The results for the six months ended 30 June 2005 represent the first interim
financial statements the Group has prepared in accordance with its accounting
policies under IFRS. The first annual report under IFRS will be for the year
ending 31 December 2005.
A revised summary of significant accounting policies under IFRS are detailed
below. All other accounting policies are on the basis of those set out in the
Group's statutory accounts for the year ended 31 December 2004.
a) Goodwill
Goodwill represents the excess of the cost of the business combination over the
acquirer's interest in the net fair value of the identifiable assets,
liabilities and contingent liabilities. Goodwill is included in intangible
assets. Following initial recognition, goodwill is measured at cost less any
accumulated impairment losses. Goodwill is stated at the carrying amount at 1
January 2004 for all acquisitions made prior to that date and at cost for
subsequent acquisitions. Goodwill is not amortised but is reviewed for
impairment, annually or more frequently if events or changes in circumstances
indicate that the carrying value may be impaired.
As at the acquisition date, any goodwill acquired is allocated to each of the
cash-generating units expected to benefit from the combination's synergies.

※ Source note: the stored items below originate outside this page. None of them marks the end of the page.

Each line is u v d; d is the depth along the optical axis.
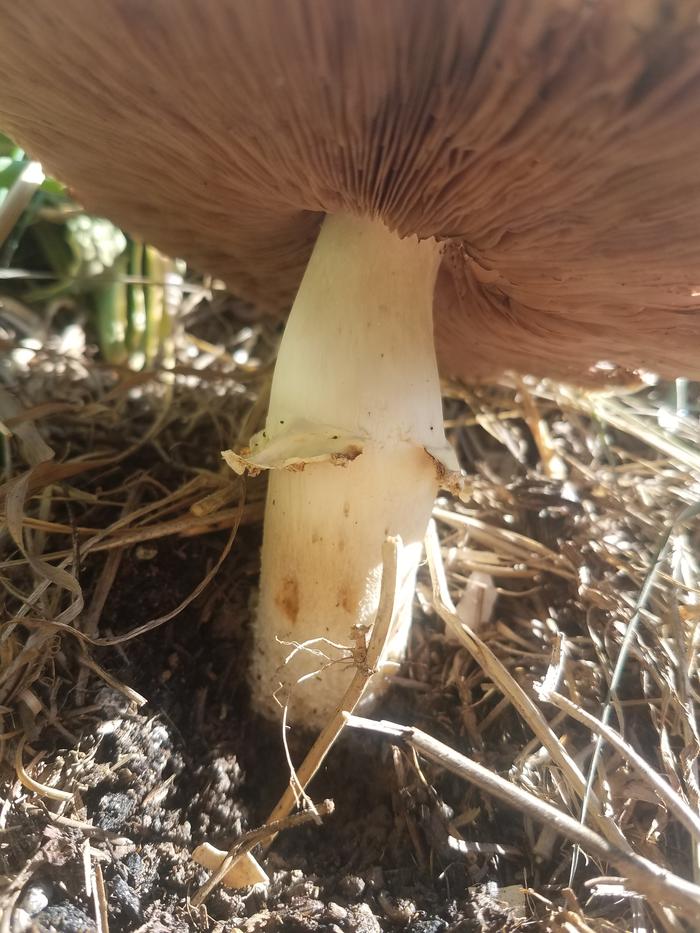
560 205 0.08
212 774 0.10
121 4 0.06
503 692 0.10
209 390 0.17
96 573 0.12
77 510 0.13
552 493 0.15
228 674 0.11
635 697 0.11
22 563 0.11
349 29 0.05
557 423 0.18
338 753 0.10
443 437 0.10
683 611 0.12
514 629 0.12
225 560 0.12
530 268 0.10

Impairment is determined by assessing the recoverable amount of the
cash-generating unit, to which the goodwill relates. Where the recoverable
amount of the cash-generating unit is less than the carrying amount, an
impairment loss is recognised.
b) Pensions
The Group operates a defined benefit scheme. The liability recognised in the
balance sheet in respect of this scheme is the present value of the defined
benefit obligations at the balance sheet date less the fair value of the scheme
assets. The defined benefit obligation is calculated at the end of each
reporting period by independent actuaries. The cost of providing benefits are
charged to the income statement with actuarial gains and losses in the period
being taken directly to equity.
The Group also operates a defined contribution group personal pension plan.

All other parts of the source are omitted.